Report by Our Chief Business Reporter
A “nominee account” is a type of account in which a stockbroker holds shares belonging to clients, making buying and selling those shares easier. In such an arrangement, shares are said to be held in street name.
The ultimatum comes after the SECZ issued a directive on August 29, 2012 to all securities dealing firms (stockbroking firms) to register all shares in their nominee accounts into the names of the respective beneficiary owner by October 31, 2012. The commission, according to correspondence gleaned by NewsDay further conducted an investigation to ascertain the level of compliance with the directive and quantum of shares lying with stockbroking firms as registered unclaimed, unidentifiable and unregistered as well as undeliverable.
“The investigation has revealed that a substantial number of shares remains unclaimed and unidentifiable with the relevant beneficiary owner,” reads part of the letter seen by this paper.

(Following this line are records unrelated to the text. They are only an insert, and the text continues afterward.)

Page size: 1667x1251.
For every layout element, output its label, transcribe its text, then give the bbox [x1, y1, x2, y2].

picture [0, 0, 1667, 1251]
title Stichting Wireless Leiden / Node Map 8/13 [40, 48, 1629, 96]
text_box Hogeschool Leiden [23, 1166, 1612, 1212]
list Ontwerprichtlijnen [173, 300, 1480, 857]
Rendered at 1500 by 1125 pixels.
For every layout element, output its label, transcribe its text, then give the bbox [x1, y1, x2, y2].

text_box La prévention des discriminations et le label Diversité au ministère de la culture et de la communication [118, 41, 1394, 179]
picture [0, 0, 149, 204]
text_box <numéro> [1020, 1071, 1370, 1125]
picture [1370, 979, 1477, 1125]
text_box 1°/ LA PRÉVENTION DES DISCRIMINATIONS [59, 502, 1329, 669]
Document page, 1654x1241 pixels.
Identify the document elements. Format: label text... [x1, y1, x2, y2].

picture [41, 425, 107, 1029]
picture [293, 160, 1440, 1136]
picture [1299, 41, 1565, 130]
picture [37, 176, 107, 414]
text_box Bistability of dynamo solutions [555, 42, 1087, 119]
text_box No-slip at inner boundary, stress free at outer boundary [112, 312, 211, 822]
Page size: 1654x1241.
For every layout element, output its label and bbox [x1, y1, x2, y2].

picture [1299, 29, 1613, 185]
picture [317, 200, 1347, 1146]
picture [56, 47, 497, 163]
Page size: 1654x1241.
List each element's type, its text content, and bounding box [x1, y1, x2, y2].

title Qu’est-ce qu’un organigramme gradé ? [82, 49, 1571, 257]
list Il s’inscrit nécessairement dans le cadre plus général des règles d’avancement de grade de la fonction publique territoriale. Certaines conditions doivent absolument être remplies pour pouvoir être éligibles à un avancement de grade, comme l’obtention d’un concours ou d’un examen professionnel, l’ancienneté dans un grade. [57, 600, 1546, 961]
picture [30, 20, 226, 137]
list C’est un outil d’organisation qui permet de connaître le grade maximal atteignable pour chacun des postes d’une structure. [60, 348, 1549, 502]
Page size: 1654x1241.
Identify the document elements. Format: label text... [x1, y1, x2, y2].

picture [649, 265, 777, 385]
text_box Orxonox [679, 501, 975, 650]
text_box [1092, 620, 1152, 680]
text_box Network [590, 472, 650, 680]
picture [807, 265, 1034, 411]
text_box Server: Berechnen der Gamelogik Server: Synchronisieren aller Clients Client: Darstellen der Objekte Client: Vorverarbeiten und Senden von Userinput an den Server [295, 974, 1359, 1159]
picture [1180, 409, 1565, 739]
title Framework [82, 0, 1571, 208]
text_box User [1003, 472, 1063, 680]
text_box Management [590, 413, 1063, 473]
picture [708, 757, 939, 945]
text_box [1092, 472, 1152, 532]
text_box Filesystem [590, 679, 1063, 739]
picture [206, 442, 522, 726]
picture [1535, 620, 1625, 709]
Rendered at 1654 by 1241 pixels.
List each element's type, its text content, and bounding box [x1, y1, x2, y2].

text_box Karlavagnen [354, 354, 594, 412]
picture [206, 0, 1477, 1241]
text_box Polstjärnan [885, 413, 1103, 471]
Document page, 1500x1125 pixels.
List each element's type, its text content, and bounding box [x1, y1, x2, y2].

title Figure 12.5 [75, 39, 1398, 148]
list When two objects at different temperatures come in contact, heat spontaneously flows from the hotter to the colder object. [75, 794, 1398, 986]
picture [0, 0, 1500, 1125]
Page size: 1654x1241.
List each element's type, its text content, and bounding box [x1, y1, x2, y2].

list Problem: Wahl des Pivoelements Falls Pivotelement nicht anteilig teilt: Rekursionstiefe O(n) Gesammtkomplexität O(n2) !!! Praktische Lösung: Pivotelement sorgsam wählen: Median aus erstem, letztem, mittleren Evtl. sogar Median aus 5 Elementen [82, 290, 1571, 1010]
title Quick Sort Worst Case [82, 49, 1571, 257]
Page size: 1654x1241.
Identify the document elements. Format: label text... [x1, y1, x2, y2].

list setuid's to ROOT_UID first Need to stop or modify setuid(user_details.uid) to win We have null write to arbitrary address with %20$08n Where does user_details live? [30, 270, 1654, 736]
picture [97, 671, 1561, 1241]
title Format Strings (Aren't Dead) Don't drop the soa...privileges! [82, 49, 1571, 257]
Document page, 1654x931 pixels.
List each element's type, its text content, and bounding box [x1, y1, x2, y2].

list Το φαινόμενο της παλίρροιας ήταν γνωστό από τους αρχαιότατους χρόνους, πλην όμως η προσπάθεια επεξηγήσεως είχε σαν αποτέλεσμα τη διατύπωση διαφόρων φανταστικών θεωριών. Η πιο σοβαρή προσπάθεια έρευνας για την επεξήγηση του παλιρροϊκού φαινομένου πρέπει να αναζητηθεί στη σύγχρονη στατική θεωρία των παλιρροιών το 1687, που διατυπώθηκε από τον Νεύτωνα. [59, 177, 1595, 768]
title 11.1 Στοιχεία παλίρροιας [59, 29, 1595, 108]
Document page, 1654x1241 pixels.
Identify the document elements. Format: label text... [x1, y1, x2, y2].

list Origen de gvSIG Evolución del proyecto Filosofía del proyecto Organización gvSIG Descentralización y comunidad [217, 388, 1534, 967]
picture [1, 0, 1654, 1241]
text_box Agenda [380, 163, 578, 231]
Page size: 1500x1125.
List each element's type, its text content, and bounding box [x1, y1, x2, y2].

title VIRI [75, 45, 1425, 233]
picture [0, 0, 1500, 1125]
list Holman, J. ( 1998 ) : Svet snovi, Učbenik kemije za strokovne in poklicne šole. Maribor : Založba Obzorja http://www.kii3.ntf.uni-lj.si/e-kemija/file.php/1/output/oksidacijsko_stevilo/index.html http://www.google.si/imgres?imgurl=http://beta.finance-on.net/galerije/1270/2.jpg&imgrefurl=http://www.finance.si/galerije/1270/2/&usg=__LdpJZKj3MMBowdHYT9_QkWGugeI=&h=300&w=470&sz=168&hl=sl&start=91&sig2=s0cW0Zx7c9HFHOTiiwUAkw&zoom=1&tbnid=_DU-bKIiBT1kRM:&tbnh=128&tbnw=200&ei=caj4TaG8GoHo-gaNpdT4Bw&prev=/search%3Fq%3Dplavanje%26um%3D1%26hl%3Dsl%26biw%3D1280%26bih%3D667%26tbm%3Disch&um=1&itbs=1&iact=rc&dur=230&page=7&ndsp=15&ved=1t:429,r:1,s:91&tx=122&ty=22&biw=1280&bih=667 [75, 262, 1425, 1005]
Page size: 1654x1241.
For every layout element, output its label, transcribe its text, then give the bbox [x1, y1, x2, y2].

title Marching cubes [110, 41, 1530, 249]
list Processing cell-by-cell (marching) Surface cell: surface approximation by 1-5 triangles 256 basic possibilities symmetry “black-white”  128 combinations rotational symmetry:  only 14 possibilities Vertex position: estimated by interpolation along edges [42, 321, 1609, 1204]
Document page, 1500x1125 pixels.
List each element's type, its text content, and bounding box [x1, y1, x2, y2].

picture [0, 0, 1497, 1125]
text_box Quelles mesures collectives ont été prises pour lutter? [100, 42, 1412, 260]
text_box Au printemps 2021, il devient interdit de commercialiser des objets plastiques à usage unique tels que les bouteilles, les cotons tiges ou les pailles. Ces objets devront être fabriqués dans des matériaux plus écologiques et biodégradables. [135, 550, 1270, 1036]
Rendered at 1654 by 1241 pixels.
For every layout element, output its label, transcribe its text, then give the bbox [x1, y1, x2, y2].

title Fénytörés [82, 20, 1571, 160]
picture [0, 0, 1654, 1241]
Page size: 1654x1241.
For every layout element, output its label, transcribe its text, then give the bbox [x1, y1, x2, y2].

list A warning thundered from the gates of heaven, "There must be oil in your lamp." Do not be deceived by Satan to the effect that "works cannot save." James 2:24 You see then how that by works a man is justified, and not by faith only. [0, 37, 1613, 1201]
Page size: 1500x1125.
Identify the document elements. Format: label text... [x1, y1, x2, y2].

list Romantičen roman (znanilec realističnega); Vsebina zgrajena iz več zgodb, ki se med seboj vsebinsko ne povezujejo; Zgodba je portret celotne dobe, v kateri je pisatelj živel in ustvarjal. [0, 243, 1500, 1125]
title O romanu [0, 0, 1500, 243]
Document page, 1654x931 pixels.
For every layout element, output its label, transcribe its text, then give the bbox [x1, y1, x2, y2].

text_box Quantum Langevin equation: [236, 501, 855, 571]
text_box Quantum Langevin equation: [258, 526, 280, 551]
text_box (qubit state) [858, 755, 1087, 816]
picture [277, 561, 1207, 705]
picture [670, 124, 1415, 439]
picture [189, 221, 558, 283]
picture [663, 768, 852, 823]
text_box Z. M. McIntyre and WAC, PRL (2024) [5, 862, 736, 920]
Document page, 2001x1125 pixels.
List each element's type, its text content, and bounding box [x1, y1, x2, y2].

“These shares could not be delivered to their respective owners due to various reasons, chief among them, lack of adequate identification and physical contact details of the shareholders upon purchase of the shares and outdated contact details upon change of residential addresses and phone numbers.
“As a result of these irregularities, the commission strongly urges members of the invested public to collect their share certificates from their respective securities dealing firms by 14 December 2012 before they are transferred to registered custodians where an underlying fee would be charged for uncollected shares.”
The decision by SECZ to call for investors to register shares held in their names was part of the far-reaching reforms by the capital markets regulator in a bid to improve efficiency and transparency of the markets.
In September, SECZ ordered local transfer secretaries to block the transfer of shares registered under the now-defunct Remo Investment Brokers and Interfin Securities in a bid to protect investor interests.